東芝は20日、不適切な会計処理問題を調べてきた第三者委員会(委員長=上田広一元東京高等検察庁検事長)による調査報告書の要約版を発表した。それによると、2008年度~2014年度4~12月期の期間に計1,562億円の利益(税引き前)を水増ししていたことがわかった。修正額は、自主チェック分が44億円、第三者委員会認定分が1,518億円となる。

本調査における連結会計年度別修正額(出典:東芝Webサイト)

経営トップが「かさ上げ」認識

報告書は、不適切な会計処理の中には「経営トップらまたは社内カンパニーのトップらが、『見かけ上の当期利益のかさ上げ』を行う目的を有していた事実が認められる」と認定。「経営トップらの関与等に基づき組織的に不適切な会計処理が実行・継続されることを想定し、これを防止するためのリスク管理体制等はとられておらず、監督機能も十分に機能しなかった」と批判した。

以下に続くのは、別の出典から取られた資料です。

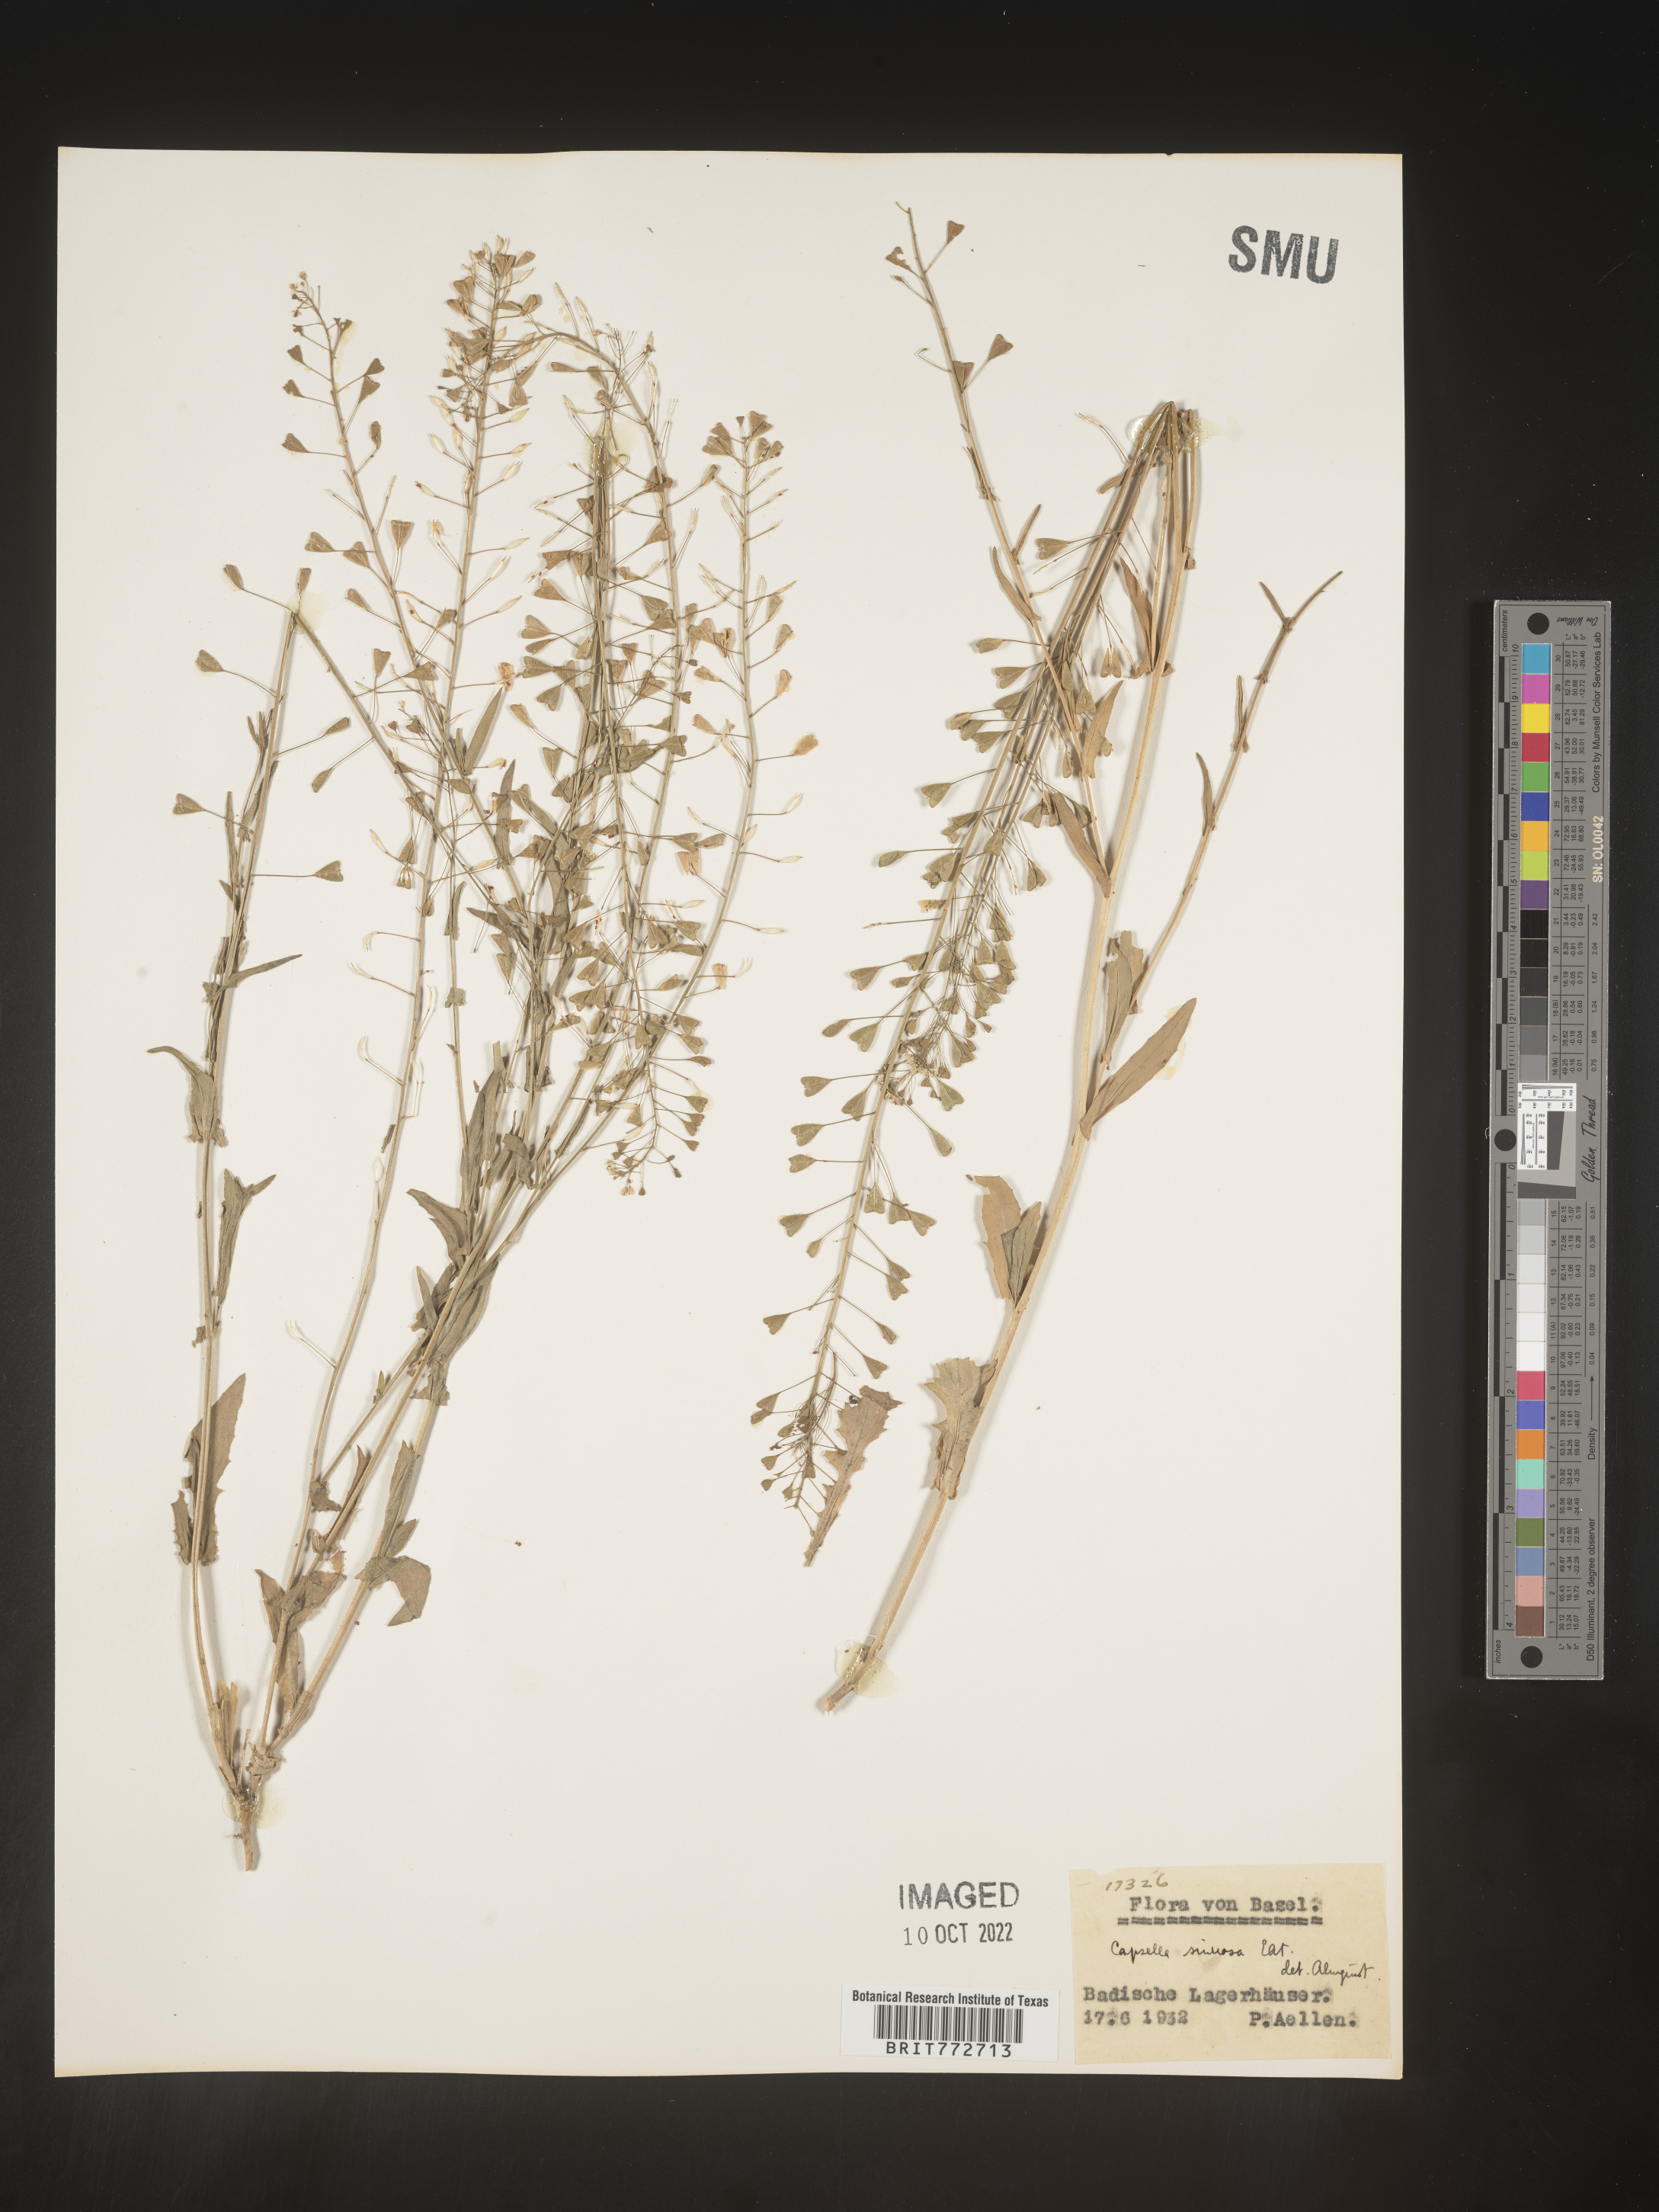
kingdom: Plantae
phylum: Tracheophyta
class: Magnoliopsida
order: Brassicales
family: Brassicaceae
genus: Capsella
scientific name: Capsella
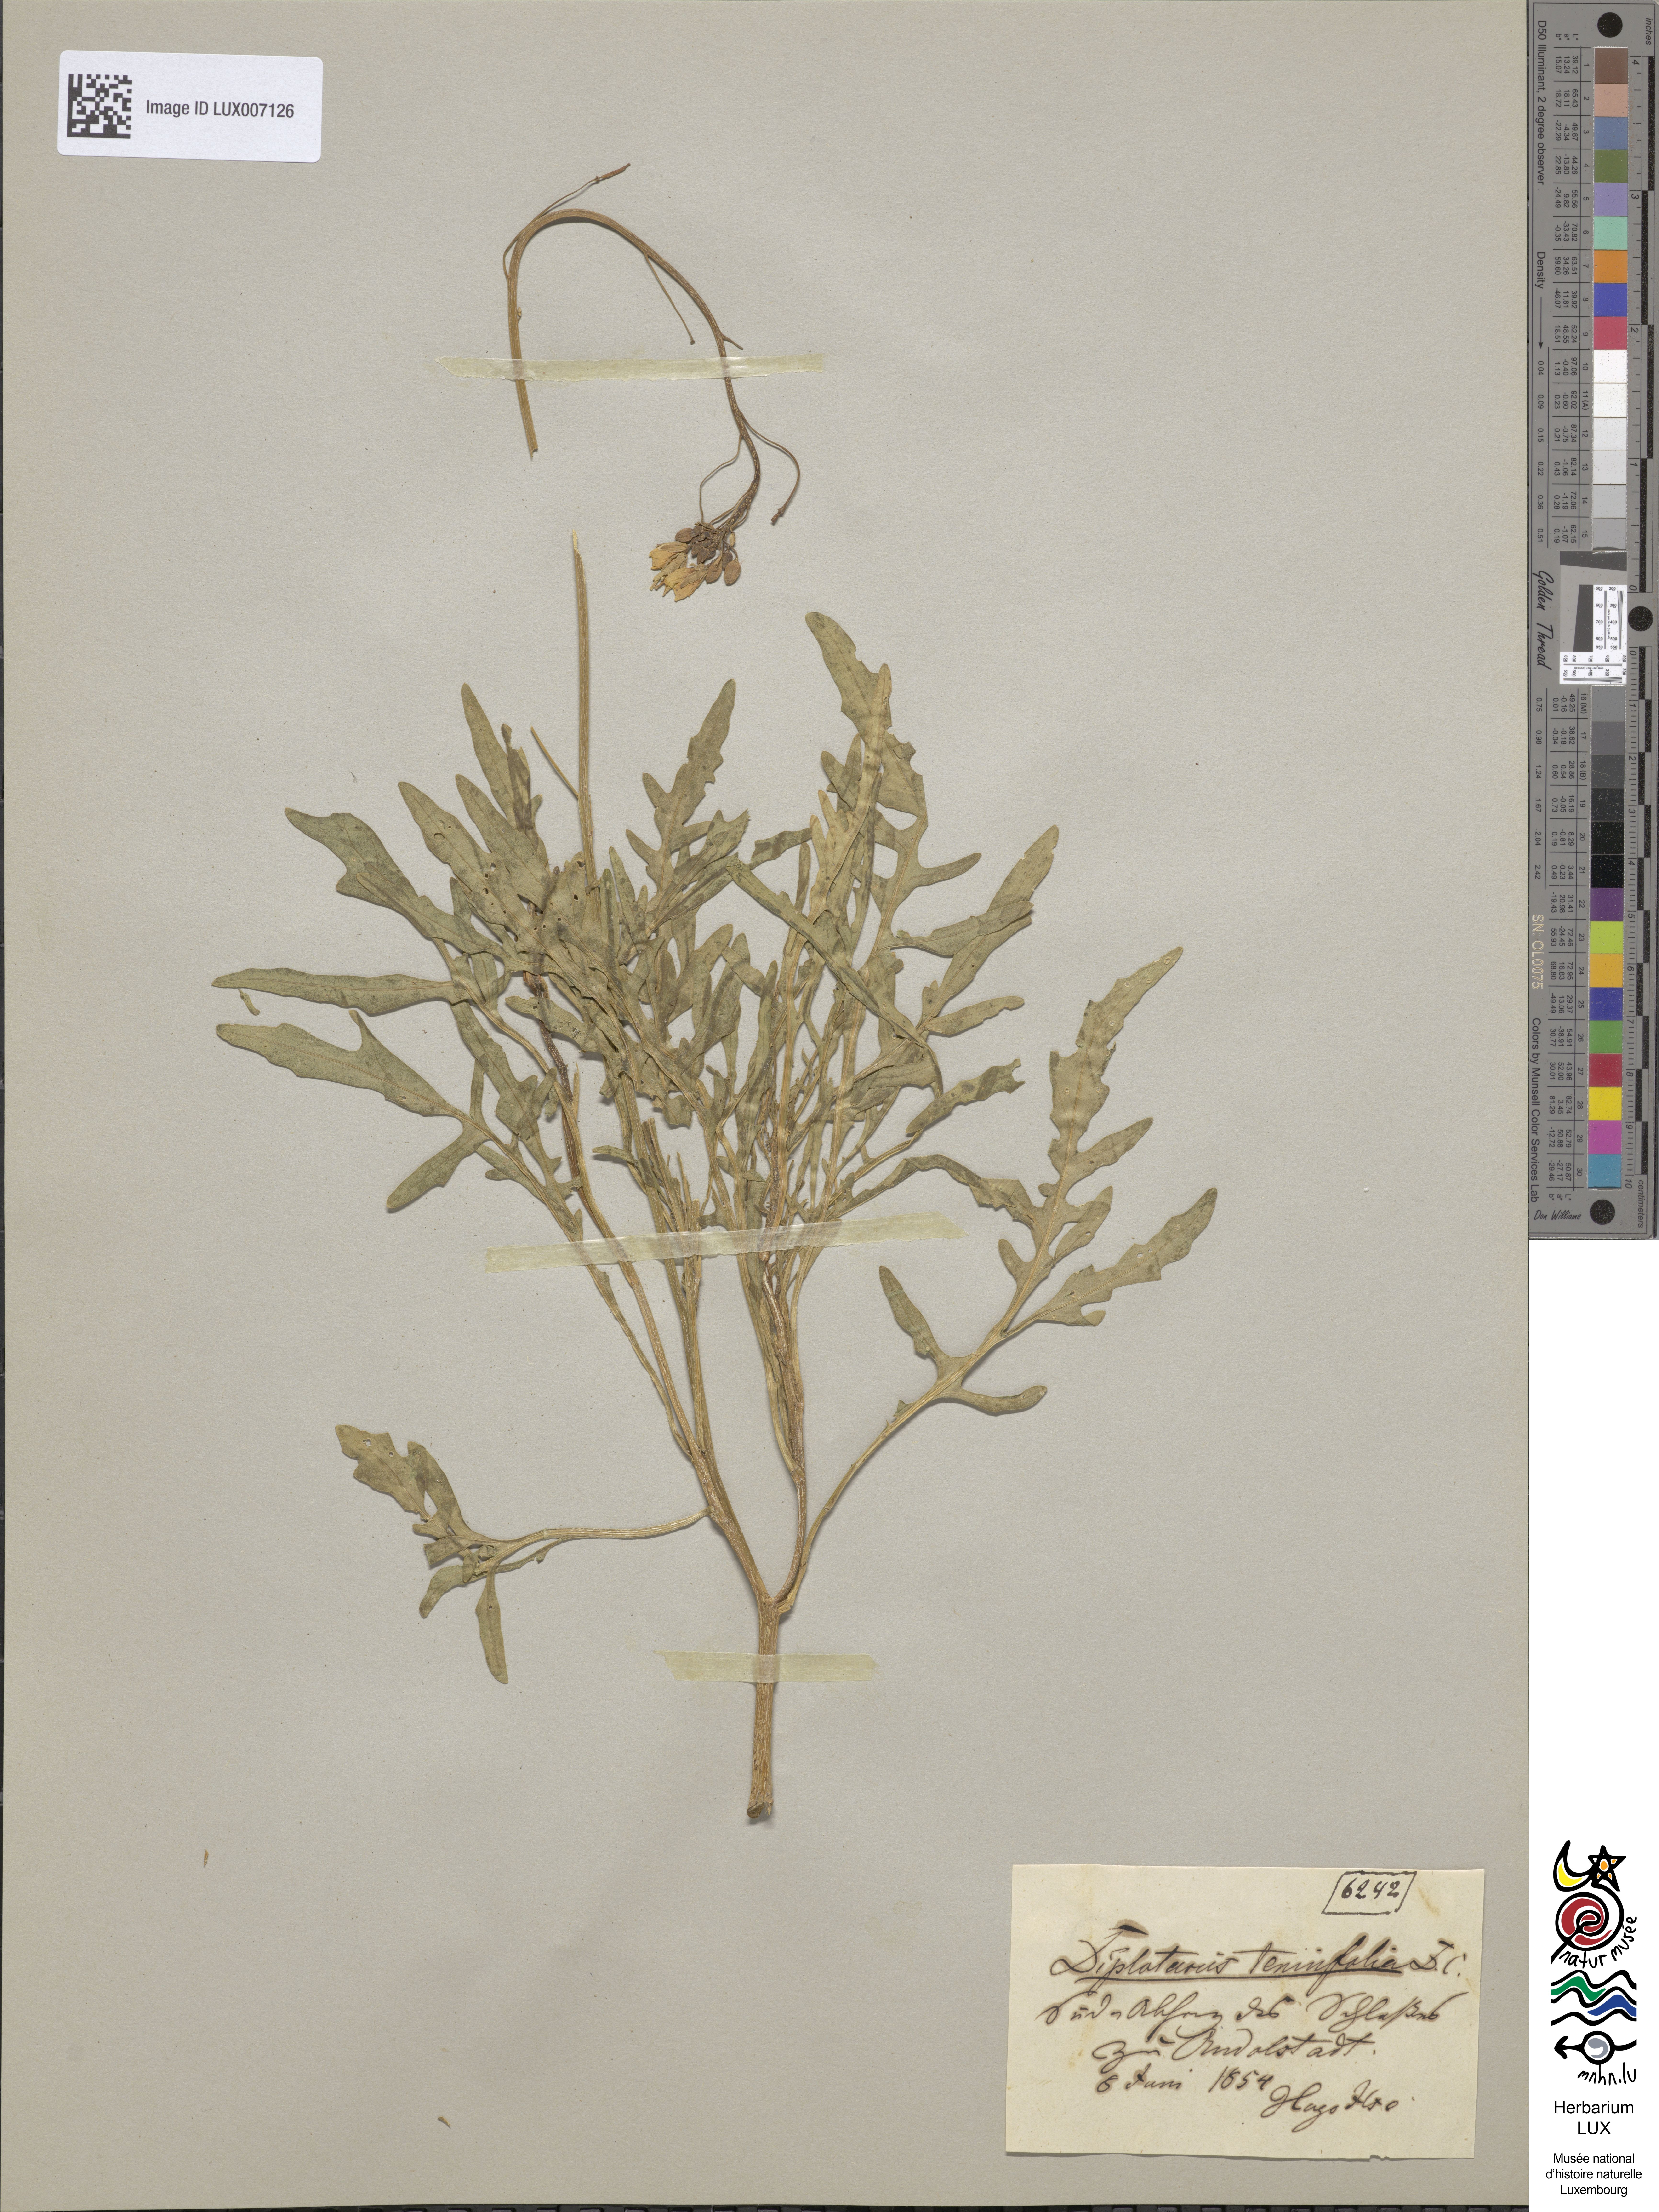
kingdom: Plantae
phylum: Tracheophyta
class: Magnoliopsida
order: Brassicales
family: Brassicaceae
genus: Diplotaxis
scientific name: Diplotaxis tenuifolia
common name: Perennial wall-rocket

また、毎月の定例会議などでは、経営トップが「チャレンジ」と称して設定した収益改善の目標値を示し、目標達成を強く迫っていたと指摘。業績不振のカンパニーに対しては、収益が改善しなければ事業撤退を示唆することもあったほか、特に不適切会計処理が目立った2011年度から2012年度にかけては、厳しい「チャレンジ」数値が設定され、各カンパニーは強いプレッシャーを受けていたという。

上司の意向に逆らえない企業風土

同社の企業風土についても、「上司の意向に逆らうことができない企業風土が存在していた」と批判。問題が発生した場合には、経理規定に定められた明文上のルールに基づく会計処理を行う前に上司に承認を求め、その承認が得られなければ実行できないという事実上のルールが存在したため、仮に上司の承諾が途中で得られなかった場合には、明文上のルールに基づく適切な会計処理自体が行われないという事態に陥っていたという。

さらに、同社の役職員は数値上の利益額を優先するあまり、適切な会計処理に向けた意識が欠如していたり、必要な知識を持っていなかったと指摘。不適切な会計処理が継続的に行われてきた要因のひとつとしては、それぞれの案件が「外部からは発見しにくい巧妙な方法で行われていた」ことを挙げた。

「チャレンジ」廃止求める

再発防止策としては、「チャレンジ」の廃止を求めるとともに、少なくとも幹部職員については、関与の程度などを十分に検証した上で「人事上の措置(懲戒手続きの実施を含む)を適切に行うことが望ましい」と提言した。

同社は、今回の報告書を精査し、過去の決算を訂正した上で、2014年度の決算予想を確定する。また、21日には田中久雄社長らの記者会見を予定している。